And So It Goes

The post-Mario’s era begins:

(Photo/Gene Borio)

(Photo/Gene Borio)

7 responses to “And So It Goes

  1. Wanda Tedesco

    Lived in town 70 years. Frank’s Special, yum!!! Good luck kids! Life changes and we need to move on. Be happy! XO

  2. Wow, all my life (well, since 1954 when we moved to Westport) I remember Mario’s. My father, and later also my mother commuted to NYC all the time and later I did!!! Many other places have changed of course, but this is a big one!!

  3. Susan Hopkins

    Grateful for the multitude of Mario’s memories ….

  4. Jamie Walsh

    A landmark since I was a kid, now in life’s rear view mirror…as well as a ton of spaghetti and meatballs!

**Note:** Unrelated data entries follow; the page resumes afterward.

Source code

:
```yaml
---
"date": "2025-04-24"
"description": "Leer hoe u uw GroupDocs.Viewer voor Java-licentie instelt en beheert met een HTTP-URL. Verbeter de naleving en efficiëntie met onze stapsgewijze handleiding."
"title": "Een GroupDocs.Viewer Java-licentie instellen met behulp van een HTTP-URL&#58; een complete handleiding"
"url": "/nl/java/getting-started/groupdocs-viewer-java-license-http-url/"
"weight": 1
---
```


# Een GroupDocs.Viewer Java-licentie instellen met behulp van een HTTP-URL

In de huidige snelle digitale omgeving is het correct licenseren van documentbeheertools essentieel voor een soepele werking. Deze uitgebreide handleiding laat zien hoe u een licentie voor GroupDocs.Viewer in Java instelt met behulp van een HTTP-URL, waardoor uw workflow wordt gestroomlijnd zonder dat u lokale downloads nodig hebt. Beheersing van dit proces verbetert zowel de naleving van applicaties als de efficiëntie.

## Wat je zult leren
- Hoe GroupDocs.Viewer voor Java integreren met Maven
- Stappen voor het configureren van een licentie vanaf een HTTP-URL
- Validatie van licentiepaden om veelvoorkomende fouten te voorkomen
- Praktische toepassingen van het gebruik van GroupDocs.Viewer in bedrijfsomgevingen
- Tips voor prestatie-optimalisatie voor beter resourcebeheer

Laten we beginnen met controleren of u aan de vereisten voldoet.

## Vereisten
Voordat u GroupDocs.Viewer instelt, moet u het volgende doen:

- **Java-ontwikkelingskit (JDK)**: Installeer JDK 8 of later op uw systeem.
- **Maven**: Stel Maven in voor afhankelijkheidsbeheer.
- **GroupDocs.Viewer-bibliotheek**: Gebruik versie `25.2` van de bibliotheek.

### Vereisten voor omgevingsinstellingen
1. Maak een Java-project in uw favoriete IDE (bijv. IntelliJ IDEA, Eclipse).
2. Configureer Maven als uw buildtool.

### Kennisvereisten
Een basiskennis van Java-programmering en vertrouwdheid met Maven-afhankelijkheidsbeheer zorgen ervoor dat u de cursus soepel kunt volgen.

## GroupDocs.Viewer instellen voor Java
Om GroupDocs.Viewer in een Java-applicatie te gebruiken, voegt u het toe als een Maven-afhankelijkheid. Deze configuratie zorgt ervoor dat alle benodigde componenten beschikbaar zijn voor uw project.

  5. I was not fully grown. We were at the train station awaiting the arrival of our father who was working in the City on Madison Avenue. It was the late-60’s. Our mother said, “Hurry up. Go into Mario’s. Now. And look in the back.There’s a lady back there, you have to see this lady.” Like the game urchin that I was, I scrambled to the glass door of Mario’s Restaurant, pulled it open and thrust myself across the threshold and stood in the light of the bar. I felt awkward and all-a-tingle, and peered with purpose into the rear dining room, seeking my subject. My eyes found a woman all by herself. By the time I saw her, she had already seen me seeking her and, bemused, awaiting for me to discover her there. After all, she was used to it. It was Bette Davis and she was waiting for me with those, well, Bette Davis eyes. Sitting in the back room and waiting for her plate of spaghetti or for the check, Bette Davis granted me her signature electric gaze. We had a moment. I will always remember our moment. Our moment still makes me tingle. I will always be grateful to Mario’s for the hospitality and the cuisine that drew the famous, the infamous and locals, alike.

    • Sharon Paulsen

      Just simply … a wonderful tidbit here!

      My father was a 1960’s Manhattan/Wallstreet commuter (before opening up New York Bike Shop in Westport later in the 70’s), and he took me to Mario’s as a kid – awesome memories.

      Sad to see it go!

  6. Paul Flaxman

    To Lori and Dominic,

    To me, your Dad was Mario’s Place and Mario’s Place was your Dad. People come and go in this world but Frank DeMace was a guy who came and enriched lives. He gave people jobs, he gave them advice, he gave them second chances when they needed it. How typical of your Dad to tell you that Mario’s Place was his journey and that it was OK for you to move on from it. Like most gems, he was not perfect, but he was certainly a gem.

    By the way, I can still picture you two rug-rats running around the restaurant while we set the kitchen up on Sunday mornings. All the best in your future!